[Dataset excerpts]
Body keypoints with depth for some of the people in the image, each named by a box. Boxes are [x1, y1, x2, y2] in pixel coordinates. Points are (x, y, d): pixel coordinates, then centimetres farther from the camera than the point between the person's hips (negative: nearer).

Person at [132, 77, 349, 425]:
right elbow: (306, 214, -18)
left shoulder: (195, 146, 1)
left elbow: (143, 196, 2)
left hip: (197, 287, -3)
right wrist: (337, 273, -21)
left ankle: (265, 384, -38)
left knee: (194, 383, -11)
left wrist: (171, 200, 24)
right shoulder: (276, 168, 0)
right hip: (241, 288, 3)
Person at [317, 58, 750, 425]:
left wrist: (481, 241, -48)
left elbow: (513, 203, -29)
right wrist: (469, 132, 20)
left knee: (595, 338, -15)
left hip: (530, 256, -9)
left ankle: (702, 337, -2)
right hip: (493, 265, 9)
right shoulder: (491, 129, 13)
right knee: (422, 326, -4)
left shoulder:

==

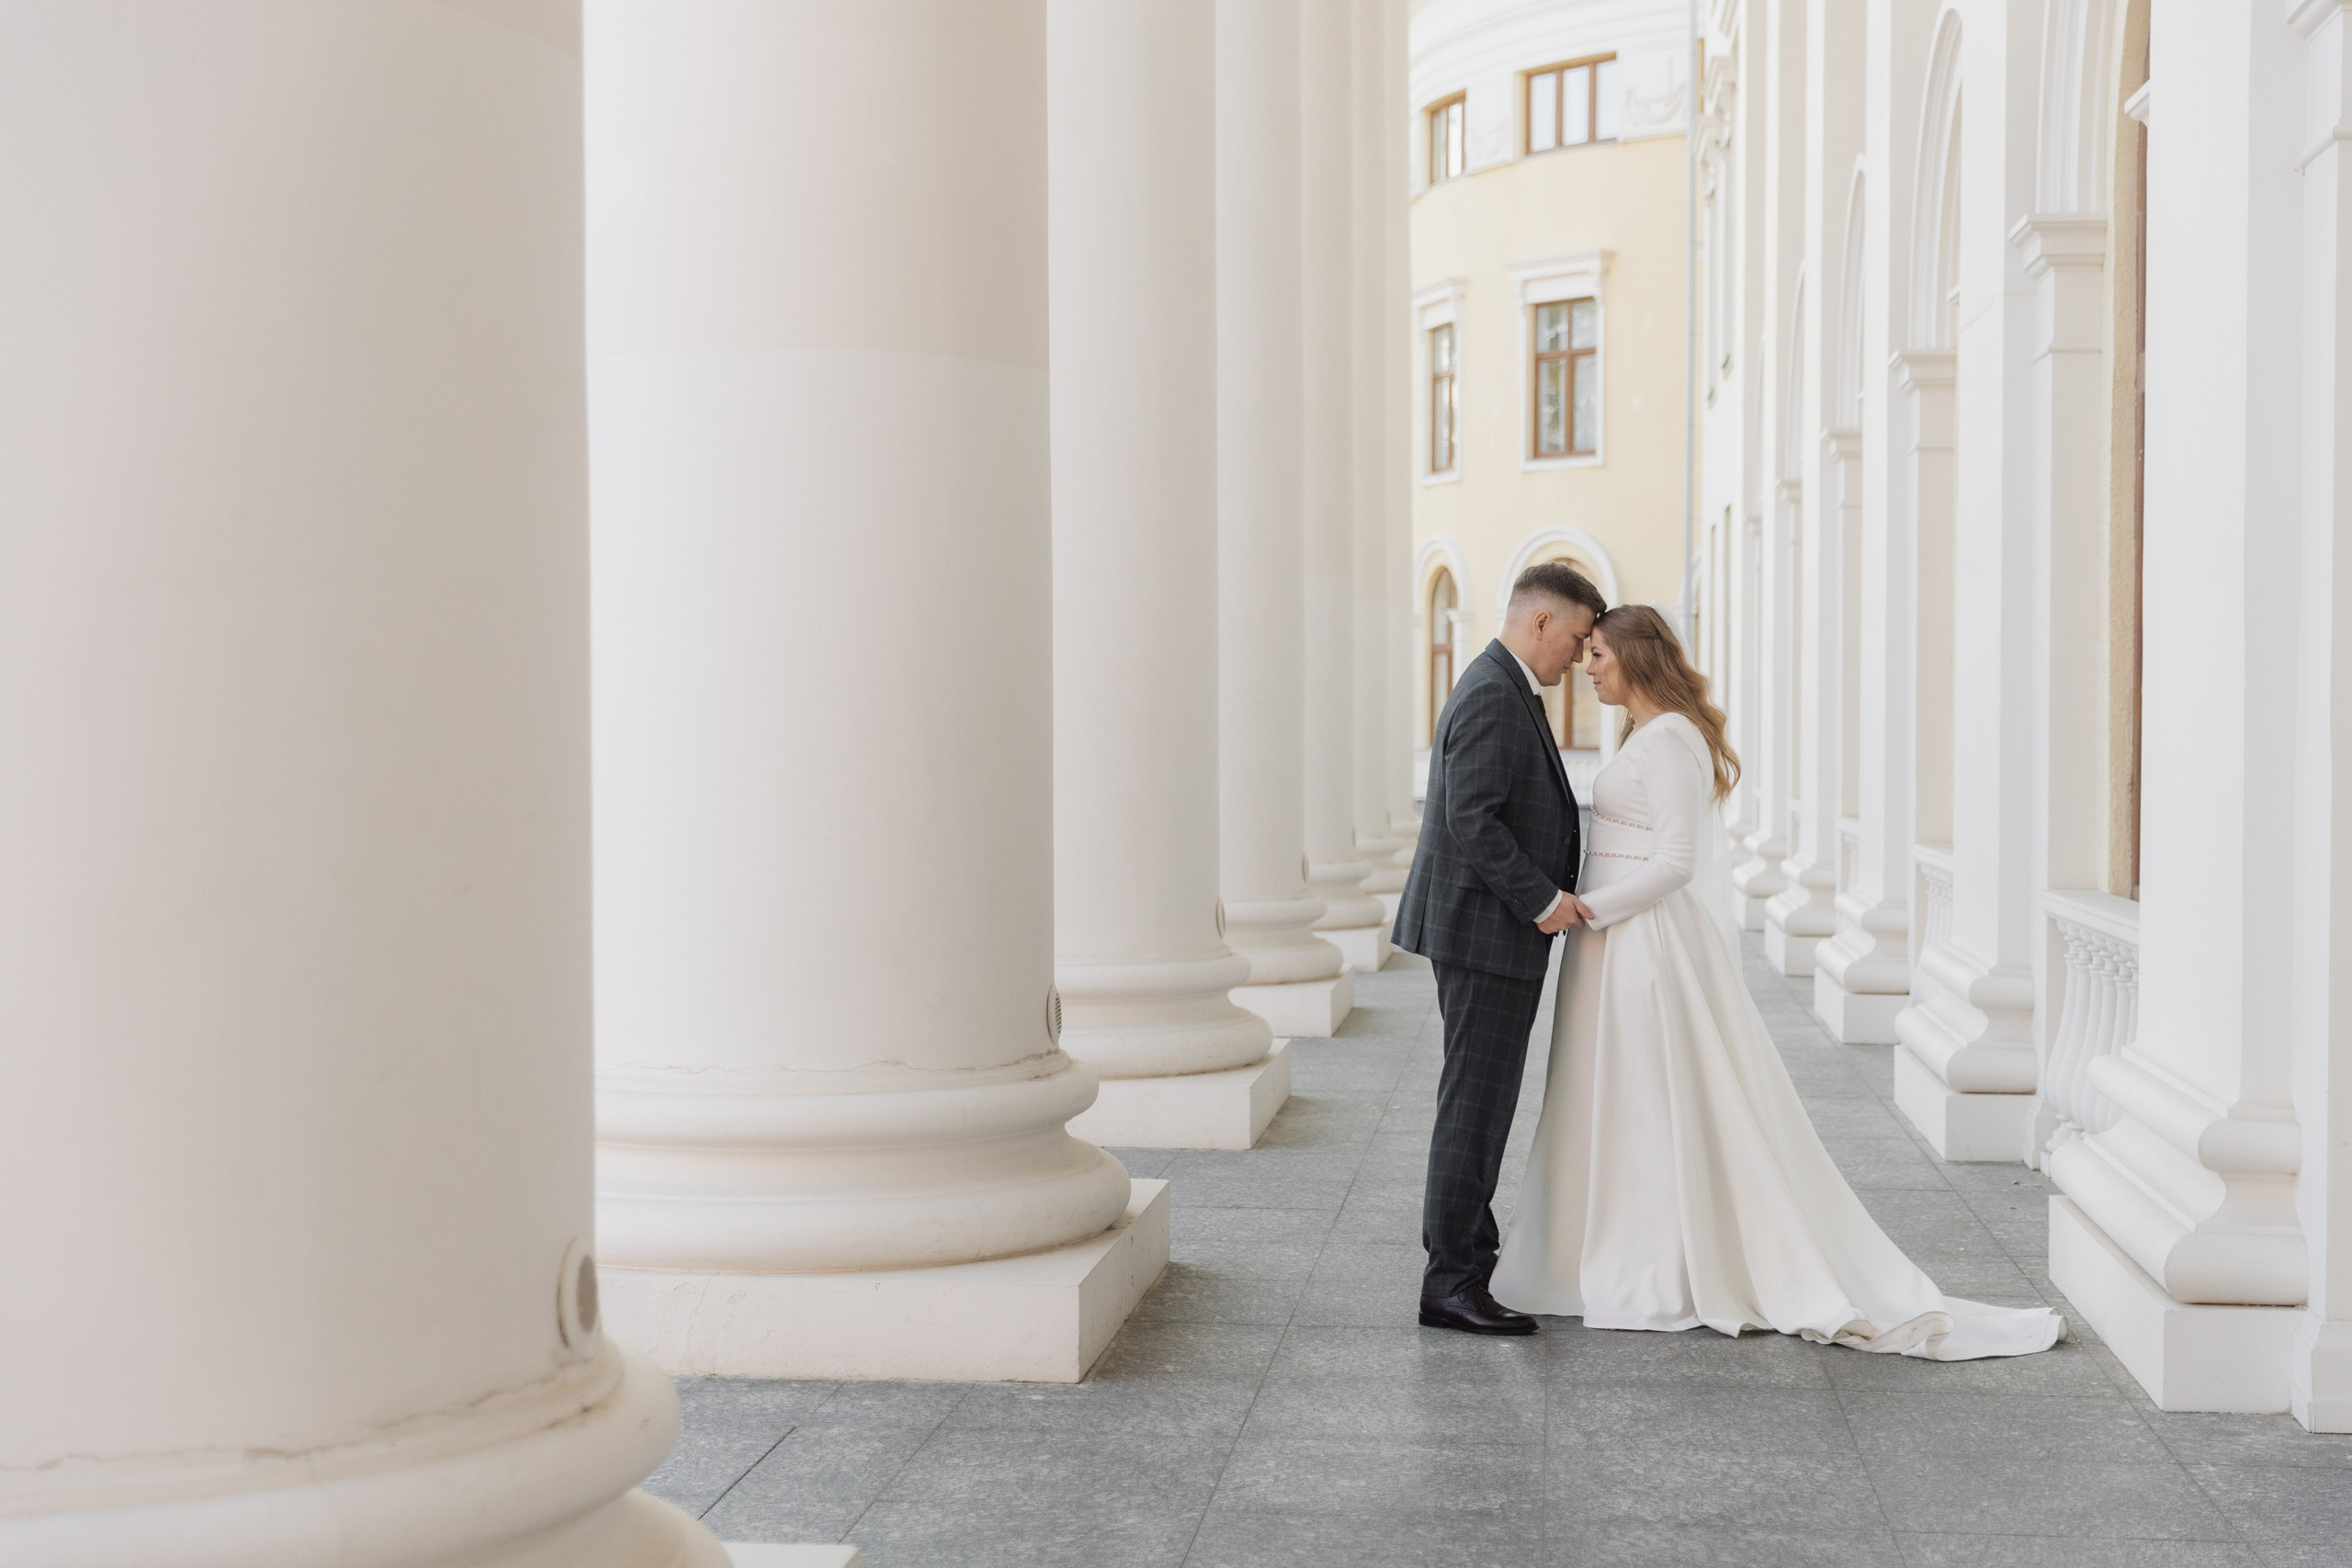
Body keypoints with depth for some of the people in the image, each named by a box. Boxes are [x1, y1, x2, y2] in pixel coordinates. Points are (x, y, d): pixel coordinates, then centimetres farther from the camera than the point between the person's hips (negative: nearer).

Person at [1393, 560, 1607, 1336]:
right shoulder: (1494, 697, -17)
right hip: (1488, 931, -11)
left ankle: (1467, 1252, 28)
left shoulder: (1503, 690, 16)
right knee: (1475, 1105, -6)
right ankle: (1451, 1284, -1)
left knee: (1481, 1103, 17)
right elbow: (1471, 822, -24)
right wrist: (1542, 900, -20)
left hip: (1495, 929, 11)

● **Problem**:
Give only the number of lines in the data that hold the string "ankle".

● **Your solution**:
4